- **Your instructions**: According to the relationship post, how did the writer and the partner meet?

- **Exercise text**:

- - - - - - -

I have been with my fiancee for 4 years now. We met very early on during our divorce process and both of our ex-spouses were having affairs. My fiancee also had depression and came from a very broken home where his mom abandoned him, and he lived with his dad and very strict step-mom. To this date, he still holds significant grudges against his mom. We met through mutual friends who introduced us. I did not find out about
his depression until 8 months into the relationship.
He is a very loving and sensitive person. Easily taking things out of context and very easily stressed. He continues to worry about things and waking up at 3:30/4:00 on invented issues. So worried about the future that he could not function and/or focus on present.
I love him dearly however he continued to have temper outbursts. He hates my ex so bad and he doesn't really get along with my older son 16 because of my son's quirkiness. A lot of his anger towards my ex has been imaginary. I have been calm telling him to put everything in context however it really did not calm him down. After 4 years, he still struggles with the exact same issues.
1). Long Distance relationship - he HATES his house, saying it's cold/dark/lonely. He gets depressed whenever he gets close to his house. He is afraid to be alone and in his mind, we would need to live in two different places until we both retire which is another 12-15 years.

- - - - - - -

- **Recorded information**:

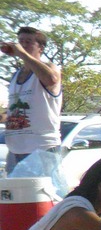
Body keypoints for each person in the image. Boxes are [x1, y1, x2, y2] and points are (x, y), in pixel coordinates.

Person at [2, 26, 62, 173]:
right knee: (15, 189)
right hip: (15, 149)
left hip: (42, 148)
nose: (22, 45)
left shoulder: (49, 68)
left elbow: (51, 79)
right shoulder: (16, 75)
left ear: (41, 48)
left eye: (28, 42)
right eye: (20, 41)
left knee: (43, 188)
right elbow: (14, 113)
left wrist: (22, 54)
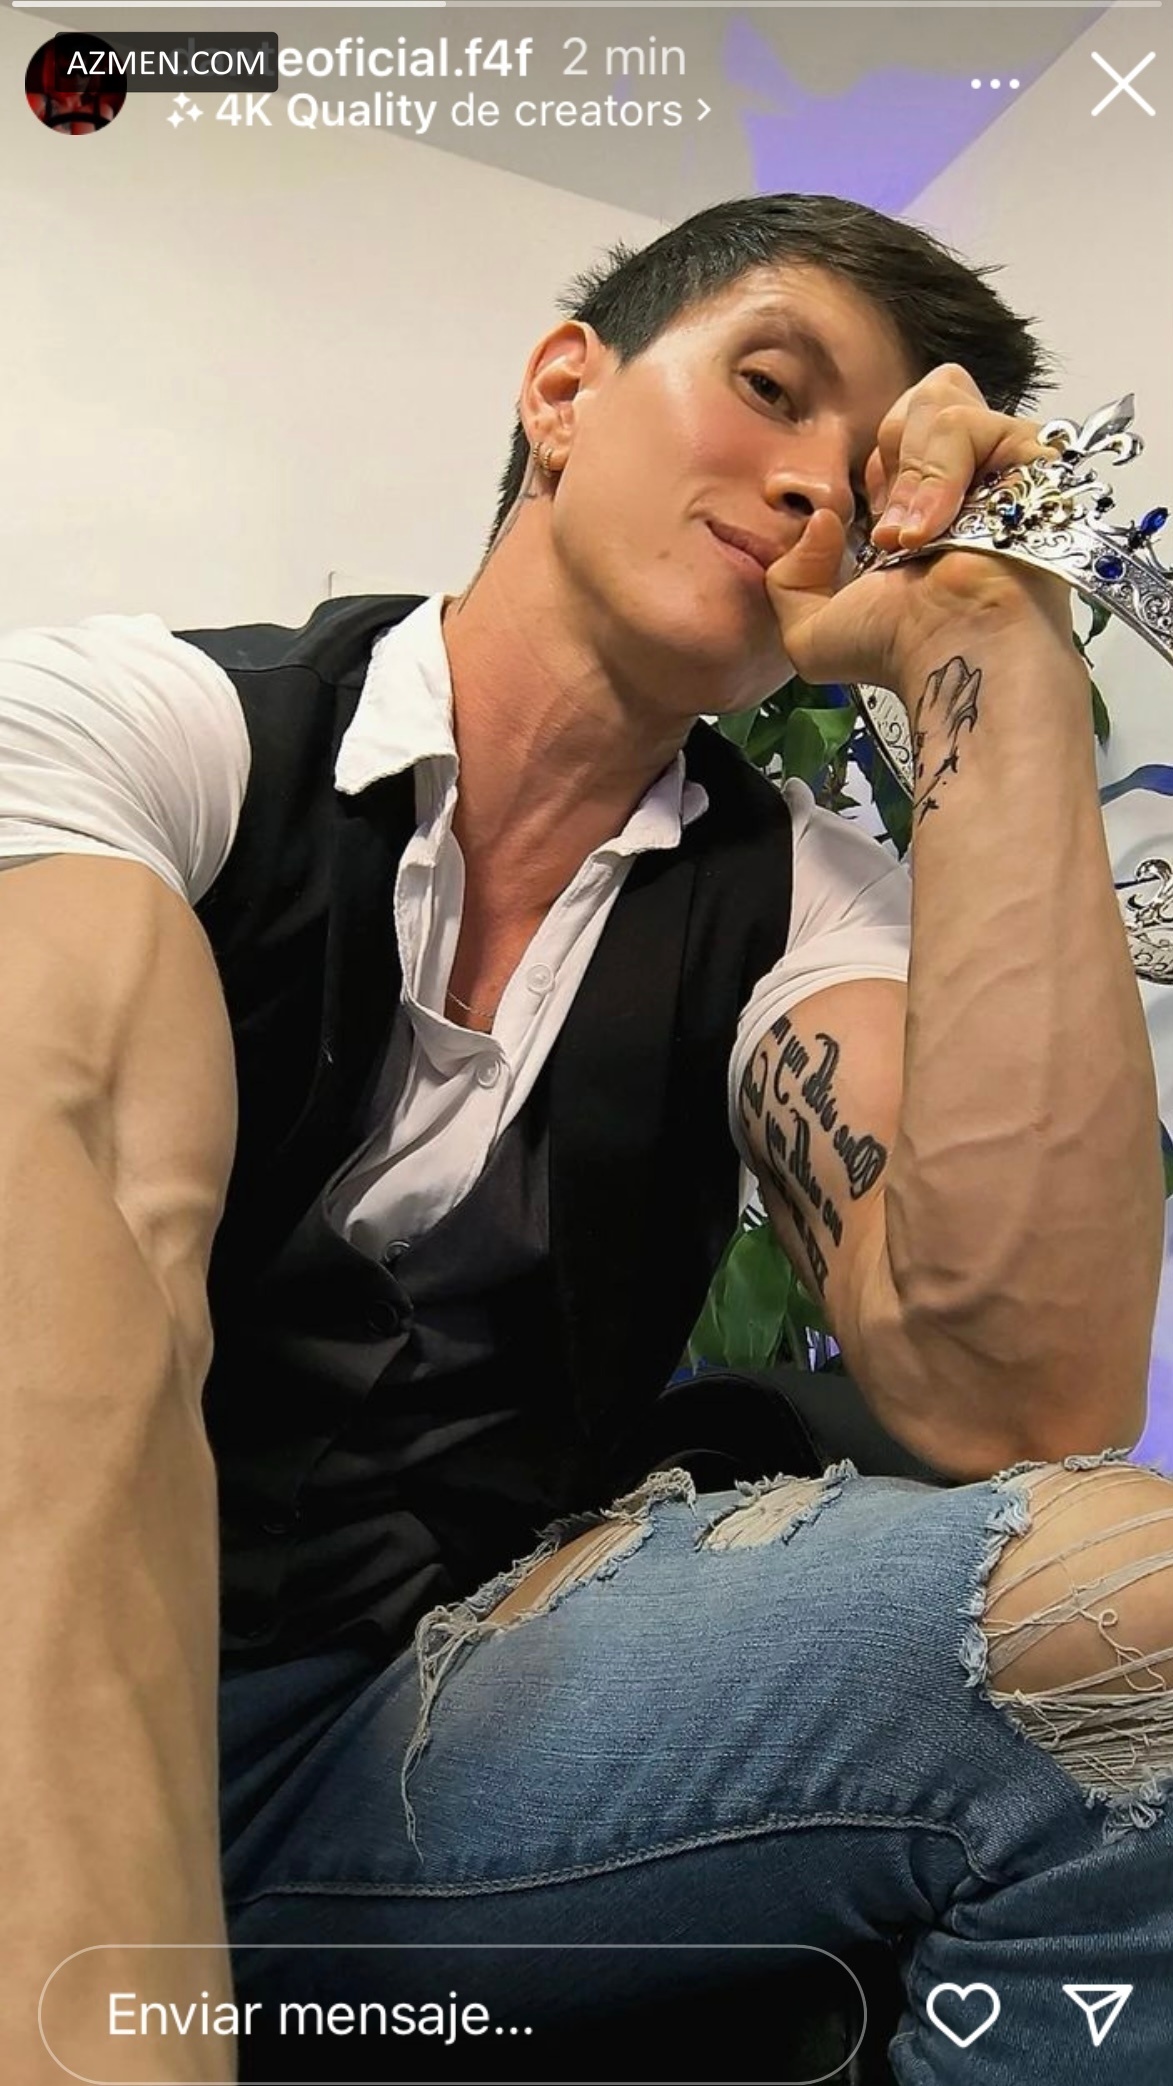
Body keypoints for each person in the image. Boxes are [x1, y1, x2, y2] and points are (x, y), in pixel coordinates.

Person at [2, 193, 1171, 2086]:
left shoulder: (801, 900)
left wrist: (990, 636)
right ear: (562, 392)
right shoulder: (139, 729)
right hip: (32, 1686)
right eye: (770, 386)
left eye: (878, 473)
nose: (817, 485)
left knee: (1137, 1625)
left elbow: (1013, 1383)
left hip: (377, 1760)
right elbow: (88, 1264)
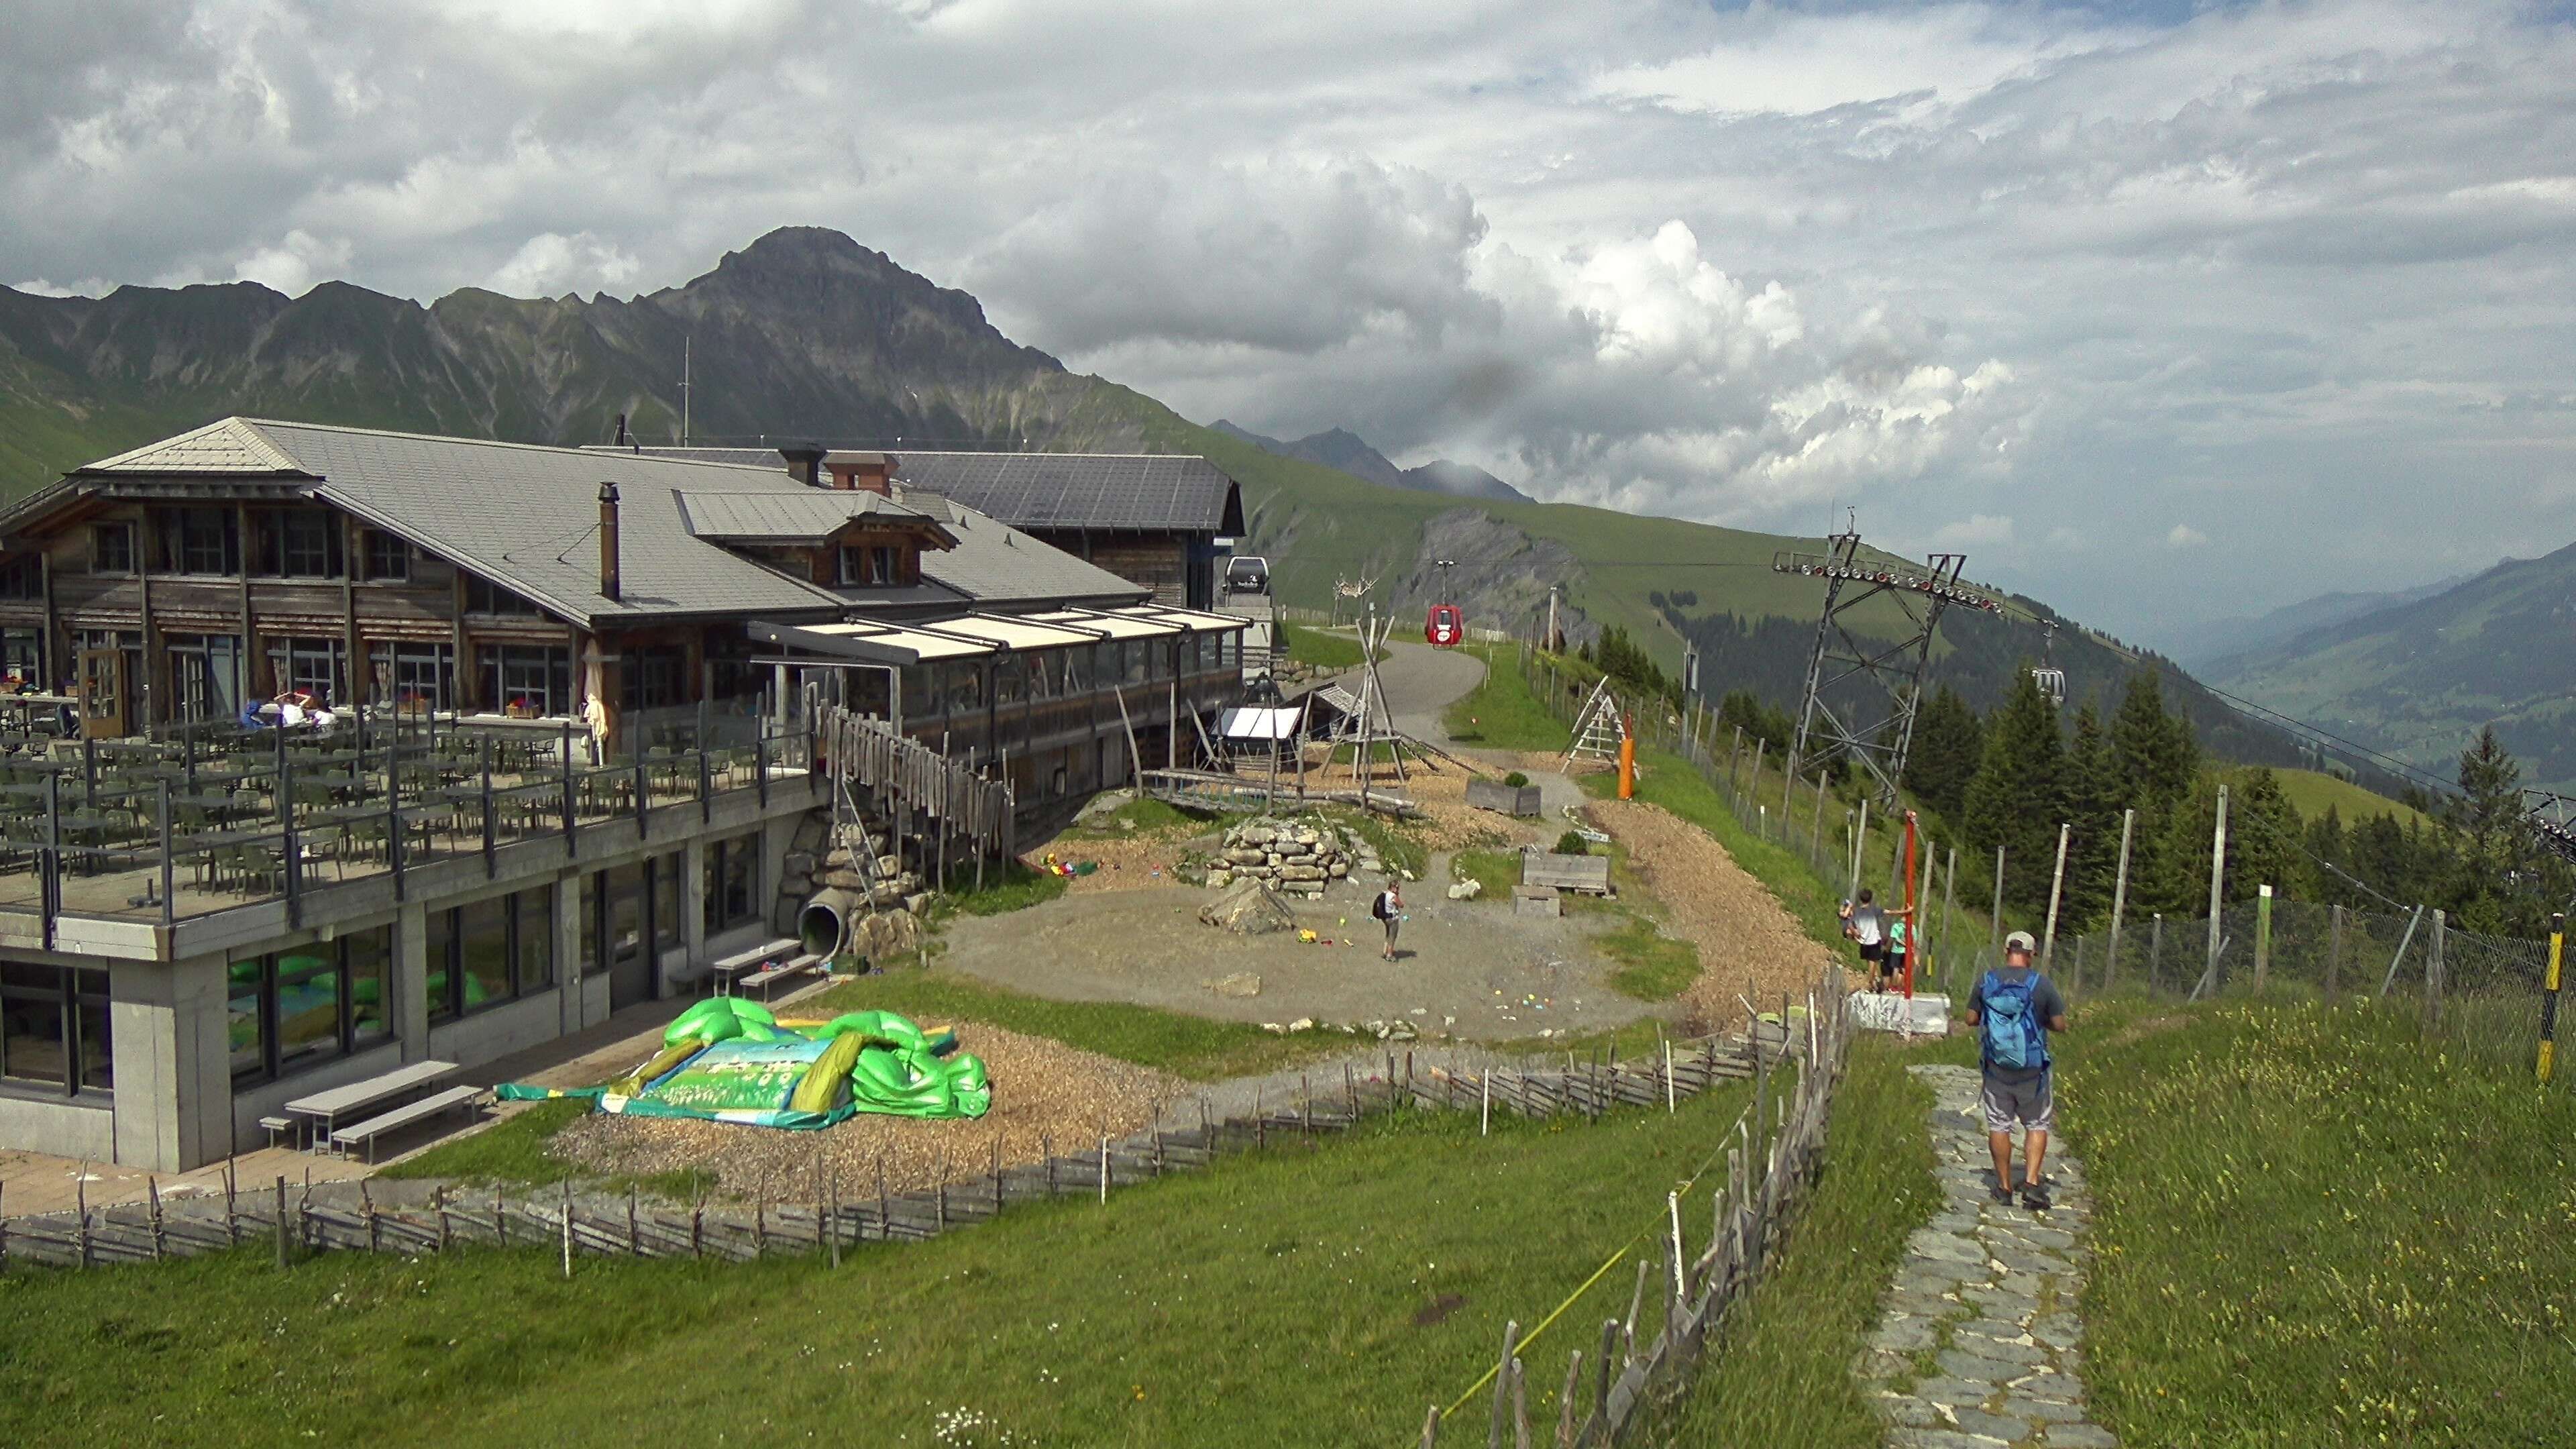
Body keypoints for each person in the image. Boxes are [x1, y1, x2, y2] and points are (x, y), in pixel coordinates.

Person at [1960, 930, 2071, 1210]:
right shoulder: (2041, 984)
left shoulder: (1987, 980)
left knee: (1999, 1125)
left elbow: (1971, 1019)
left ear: (2006, 950)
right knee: (2037, 1124)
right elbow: (2060, 1025)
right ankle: (2032, 1184)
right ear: (2032, 955)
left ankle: (2004, 1187)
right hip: (2033, 1071)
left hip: (1997, 1069)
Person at [1373, 881, 1403, 961]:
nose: (1398, 889)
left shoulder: (1385, 894)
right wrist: (1397, 896)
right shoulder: (1393, 896)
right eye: (1397, 888)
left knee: (1388, 934)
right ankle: (1389, 955)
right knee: (1392, 936)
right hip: (1392, 918)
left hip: (1385, 917)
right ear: (1394, 888)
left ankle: (1384, 951)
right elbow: (1401, 905)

- - - - - - -

- **Solution to this problem**: Through mutual friends who introduced them.